Hymir kann nicht schlafen.
Zu viel ist in den letzten Tagen geschehen. Sein komplettes Leben würde über den Haufen geworfen und neu geordnet. Es ist schon in Ordnung, sicher, aber nichtsdestotrotz ist er nun Einwohner einer ihm fremden Welt.
Da hilft es auch nicht viel, dass alle so nett zu ihm sind und ihn mit so viel Respekt behandeln. Darauf könnte er daheim vergeblich warten. Als ob ihm Thrym jemals auch nur zugenickt hätte!

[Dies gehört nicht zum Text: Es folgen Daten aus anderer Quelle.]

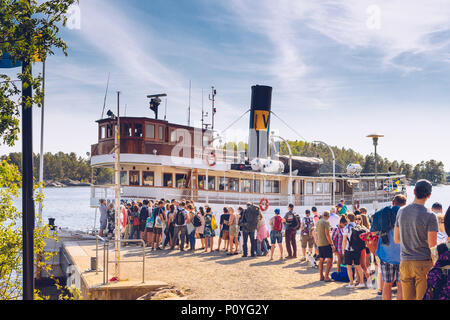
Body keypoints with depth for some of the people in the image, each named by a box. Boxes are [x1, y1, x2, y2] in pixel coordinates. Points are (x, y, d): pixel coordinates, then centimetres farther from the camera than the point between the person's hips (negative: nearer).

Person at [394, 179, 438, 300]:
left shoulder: (401, 212, 4)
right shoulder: (430, 216, -12)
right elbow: (432, 245, -14)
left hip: (404, 263, 5)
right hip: (423, 263, -5)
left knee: (408, 298, 10)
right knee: (423, 298, 2)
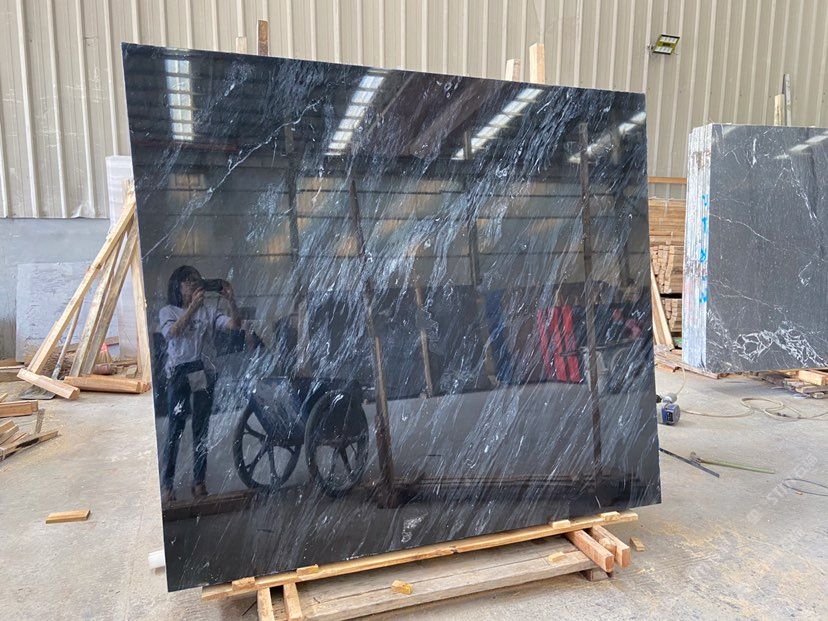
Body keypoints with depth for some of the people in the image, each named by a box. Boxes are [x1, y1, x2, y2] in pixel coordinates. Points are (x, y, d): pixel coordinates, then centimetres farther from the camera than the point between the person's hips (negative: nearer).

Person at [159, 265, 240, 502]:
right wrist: (192, 307, -27)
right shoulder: (168, 311, 4)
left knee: (201, 429, 8)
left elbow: (234, 325, -6)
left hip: (205, 375, 2)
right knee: (174, 431, -2)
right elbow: (171, 333, -18)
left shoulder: (209, 312, 10)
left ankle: (199, 481, 18)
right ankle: (166, 484, 9)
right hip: (179, 375, -2)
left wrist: (231, 301, -21)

Inzwischen würde er das vielleicht anders sehen, ist Hymir doch weiter herumgekommen als er selbst. Das Meer hat er befahren, als wäre er einer der tapferen Walfischer, fremdes Land betreten wie ein Held der Legenden und gefeiert, als wären seine Lenze vollzählig und sein Bart lang wie der seines Vaters.
Zwar gab es weder Met noch umfingen ihn schlanke Frauenarme, aber immerhin hat er gekotzt wie ein krankes Tlalusk.
Unfassbar, dass die Grünen am nächsten Tag wieder so schnell auf den Beinen waren. Es ging nicht einmal ein Spucknapf oder eine andere vernünftige Möglichkeit der Reinigung um. Niemand hat sich die Haare auf traditionelle Art und Weise geflochten und nirgends stiegen Dampfwolken vom morgendlichen Geschäft auf, nicht einmal bei ihm selbst. Warum das so ist, hat er immer noch nicht feststellen können.
Überhaupt gibt es vieles, was er bisher nicht begriffen hat, zum Beispiel diese Besprechung, der er beiwohnen musste.
Offenbar gibt es nicht nur einen Thain, sondern viele. Der, der ihn vor ein paar Tagen so überschwänglich lobte, ist der Jarl. Die Rolle der Schamanen kennt er immer noch nicht, obwohl er ihnen gerne zusieht.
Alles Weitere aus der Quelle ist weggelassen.